Они не должны были встретиться, они были созданы друг для друга; он создавал ее жизнь и разрушал ее жизнь, а она строила свою жизнь вопреки его жизни; он был бы для нее неиссякаемым источником любви и дружбы в следующие тридцать пять лет, он сводил ее с ума, он завоевывал ее, терял и вновь обретал; она была единственным человеком, которого ему хотелось видеть до своей последней минуты, и, к своему огромному удивлению, только после его смерти она обнаружила в себе то, чего никогда не ожидала, – трещину в чаше жизни, за которой таилось опустошение, полное и безутешное.

Возможно, именно потому, что она была неотразима, Уэллс поначалу ей сопротивлялся. Возможно, он почувствовал, что встретил кого-то, равного себе или даже более великого. В любом случае, что-то в ней поразило Уэллса, даже испугало, потому что он резко отступил, и после того, как они поцеловались перед его книжным шкафом, он больше не хотел иметь с ней ничего общего. Он собрал свои бумаги и бежал в Швейцарию, где надеялся избавиться от охватившего его смятения и обрести новую ясность и чистоту помыслов в призрачной белизне, окружавшей Шато Солей, альпийское убежище Элизабет фон Арним.

Ребекка Уэст, однако, не признавала поражений.
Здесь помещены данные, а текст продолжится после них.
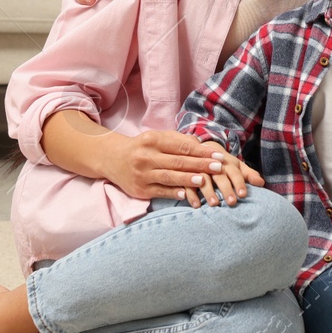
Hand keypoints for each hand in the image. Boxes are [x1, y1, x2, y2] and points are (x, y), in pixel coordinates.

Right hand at [103, 130, 231, 200]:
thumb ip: (178, 140)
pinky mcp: (139, 189)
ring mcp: (142, 174)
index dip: (201, 152)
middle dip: (200, 165)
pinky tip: (186, 194)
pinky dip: (173, 193)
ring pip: (169, 177)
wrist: (113, 159)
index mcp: (153, 140)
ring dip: (188, 179)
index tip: (218, 155)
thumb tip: (200, 145)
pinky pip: (159, 191)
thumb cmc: (142, 147)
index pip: (182, 147)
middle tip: (218, 167)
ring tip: (204, 180)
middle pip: (178, 162)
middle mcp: (146, 156)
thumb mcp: (157, 138)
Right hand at [175, 145, 266, 208]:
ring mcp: (199, 169)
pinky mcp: (187, 175)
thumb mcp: (237, 166)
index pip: (235, 173)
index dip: (239, 183)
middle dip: (226, 188)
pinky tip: (196, 205)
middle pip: (220, 176)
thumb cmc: (224, 163)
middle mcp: (213, 165)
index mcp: (227, 162)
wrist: (203, 149)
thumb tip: (262, 183)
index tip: (243, 195)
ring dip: (208, 191)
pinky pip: (187, 184)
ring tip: (214, 204)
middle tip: (231, 202)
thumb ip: (249, 174)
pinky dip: (191, 195)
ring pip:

Для нее любовь и победа были синонимами. И она была не из тех, кто смирялся с поражением. Она сочетала смелость и амбиции с идеей стабильности, которую впоследствии всегда принимала за предложение со стороны пожилых мужчин. Она придерживалась высоких стандартов. Всего за несколько месяцев до этого она написала, что безответная любовь – это трогательно и недостойно, добавив в качестве доказательства свое утверждение о том, что христианству недостает достоинства – и, следовательно, оно вызывает жалость – не потому, что Христос был распят, а потому, что его любовь к миру осталась безответной. «Страсть, которая не способна вызвать страсть, – писала она, – терпит поражение в главном объекте своего существования» (5). Отказавшись от Бога, она написала Уэллсу, что собирается покончить с собой после того, как он ее отверг, ибо все, на что она способна, – это любить. Она пыталась превратить всепоглощающую любовь, которую испытывала к нему, в ту малость, которая, казалось, и была ему нужна. Но даже этого, как она поняла, было для него слишком много.